The case could be compared to David versus Goliath, said members of the Nunns’ current legal team.
“It’s all about profit and greed,” said Ronald Freshman, the Nunns’ attorney, who is based in southern California. “They don’t care that this was a family home for 40 years.”
“We think it’s worth that fight,” said Kimberly Cromwell, a paralegal who is working with Freshman.
“They just want to get on with their lives and if Chase will agree to return the title and implement the modification, they will start making payments again,” said Cromwell.
“Jerry and I are so shocked the bank would treat us like this asking for help when our son was terminally ill,” said Judy.
The Nunns’ son David passed away in 2009. “That’s what motivates us for justice,” said Judy. If their son was alive today, “He’d say, ‘Mom don’t take that treatment.’”
JPMorgan Chase was one of a number of large banks involved in the mortgage meltdown that preceded the Great Recession.
The business practices of JP Morgan Chase, and other mortgage lenders, were later investigated. In a 2013 settlement deal with the U.S. government, JPMorgan Chase agreed to pay some $13 billion in fines and other payments related to mortgages and mortgage securities that helped cause the financial crisis that began in 2007.
When asked if the couple ever considered just cutting their losses and moving on, the Nunns said no.

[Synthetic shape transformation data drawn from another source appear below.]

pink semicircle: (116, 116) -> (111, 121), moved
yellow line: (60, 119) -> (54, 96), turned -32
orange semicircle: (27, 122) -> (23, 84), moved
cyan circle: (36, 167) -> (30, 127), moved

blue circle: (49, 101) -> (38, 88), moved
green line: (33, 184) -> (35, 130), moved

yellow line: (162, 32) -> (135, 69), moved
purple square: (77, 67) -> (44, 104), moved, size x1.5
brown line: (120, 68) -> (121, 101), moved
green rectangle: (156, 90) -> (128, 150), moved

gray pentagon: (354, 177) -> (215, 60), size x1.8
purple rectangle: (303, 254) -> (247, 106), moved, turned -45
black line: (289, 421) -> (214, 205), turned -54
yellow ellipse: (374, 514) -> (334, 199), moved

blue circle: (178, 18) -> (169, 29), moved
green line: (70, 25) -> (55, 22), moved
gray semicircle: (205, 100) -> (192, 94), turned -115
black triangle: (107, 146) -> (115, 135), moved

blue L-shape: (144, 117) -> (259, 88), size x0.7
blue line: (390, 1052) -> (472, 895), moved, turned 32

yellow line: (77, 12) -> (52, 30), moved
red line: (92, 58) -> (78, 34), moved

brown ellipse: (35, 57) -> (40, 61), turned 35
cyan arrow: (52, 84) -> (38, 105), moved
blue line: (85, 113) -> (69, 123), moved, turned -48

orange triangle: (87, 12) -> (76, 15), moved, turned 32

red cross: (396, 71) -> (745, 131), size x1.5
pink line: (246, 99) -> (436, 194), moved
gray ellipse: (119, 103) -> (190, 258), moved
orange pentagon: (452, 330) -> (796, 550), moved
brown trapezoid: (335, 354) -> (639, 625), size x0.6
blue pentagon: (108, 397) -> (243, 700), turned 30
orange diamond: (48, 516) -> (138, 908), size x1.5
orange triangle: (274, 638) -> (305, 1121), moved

“It’s the principle,” said Judy. “We were brought up to tell the truth and treat others as you want to be treated. We’ve had our homeowner’s rights taken away. It wasn’t our fault.”
The couple said they are making their story public so that people realize what they and others who have lost their homes to foreclosure have experienced.
“When you hear of someone in foreclosure you think they’ve done something wrong,” said Judy. But don’t look down on them, she said. “Most of the time it’s not their fault.”
As the cases drag on, the Nunns said they are getting by. They live in a house on El Monte Way in Napa -– a home with a JP Morgan Chase mortgage. Jerry Nunn receives some income from a military disability policy. He was in the Army from 1959 to 1962.
However, life isn’t easy, the two said. By having their commercial plans thwarted on Seminary Street, they have lost both past and future income. For health reasons, doctors have advised them to stop attending legal depositions.
“We’re trying to enjoy our grandkids,” said Judy. “But this has really consumed us.”
Recently, a “coming soon” for sale sign was installed in front of the house on Seminary Street. The house has been vacant for some time.
Jerry Nunn said he’s not sure how the property could be sold while the possession of the home is contested.
To draw attention to their situation, the couple stood outside their former home on Friday holding a large yellow banner.
“Chase Bank stealing our home” the sign said. A few cars that passed by honked in support and Jerry Nunn waved in reply.
Nunn, a former paratrooper in the 101st airborne division, quoted something he learned in the Army: “There is no such thing as quit.”